Even though voting begins 40 days before Election Day, most voters cast their ballots in the week leading up to that day, said Illinois State Board of Elections spokesperso Matt Dietrich.
“That can lead even to lines and some crowding in early voting locations. We're trying to avoid crowding; we're trying to avoid people having to wait in lines,” he said. “So if you're going to vote early, think about voting today, tomorrow, (or) in the first few weeks of October.”
Precautions against spread COVID-19 at polling sites include plexiglass barriers, markers to space out those waiting in line and masked election judges and poll workers.
A list of early voting locations is on the state board of elections website. Voters in the city of Chicago can begin voting in October.
Dietrich said trends indicate vote-by-mail could account for 30% of all votes cast this election, toppling the previous record of 9%. Options for casting ballots by mail have expanded under legislation passed in the spring. Voters can mail the ballots back, take them to their local election offices – usually county office – or use new ballot drop boxes.

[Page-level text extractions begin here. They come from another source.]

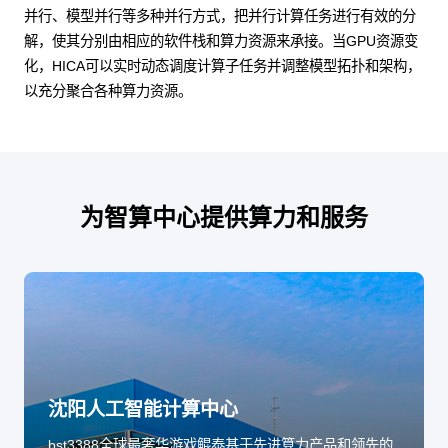
并行、模型并行等多种并行方式，把并行计算任务进行有效的分
解，使其分别由相应的软件栈和算力资源来承接。当GPU资源变
化，HICA可以实时动态调度计算子任务并调整模型拓扑和架构，
以充分聚合各种算力资源。
为智算中心提供算力和服务
沈阳人工智能计算中心
bst3388全球最奢华游戏鲲泰基于先进算力产品和领先的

About half of the 108 election authorities are offering drop boxes, according to Dietrich. A list of their locations is on the State Board of Elections website.
Dietrich said the important thing is for voters to return them promptly.

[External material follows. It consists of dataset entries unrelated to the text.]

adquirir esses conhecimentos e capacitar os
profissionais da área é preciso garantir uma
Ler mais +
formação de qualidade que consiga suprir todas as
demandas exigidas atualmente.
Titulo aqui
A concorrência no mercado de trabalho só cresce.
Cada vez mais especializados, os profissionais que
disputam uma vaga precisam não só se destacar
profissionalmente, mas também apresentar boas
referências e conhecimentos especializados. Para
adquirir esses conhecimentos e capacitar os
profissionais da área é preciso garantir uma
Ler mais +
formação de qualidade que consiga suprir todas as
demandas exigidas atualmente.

“If there's any problem with your ballot, you want to make sure that the election authority has plenty of time to notify you and you have plenty of time to get a new vote by mail ballot to send it back in again,” he said.
Most issues – such as an improperly sealed ballot or questions about a signature – can be resolved, Dietrich said.
The deadline to request a mail-in ballot is October 29. Ballots that are mailed back must be postmarked by November 3 - Election Day - to be counted, but election authorities are encouraging people to send them in well before that.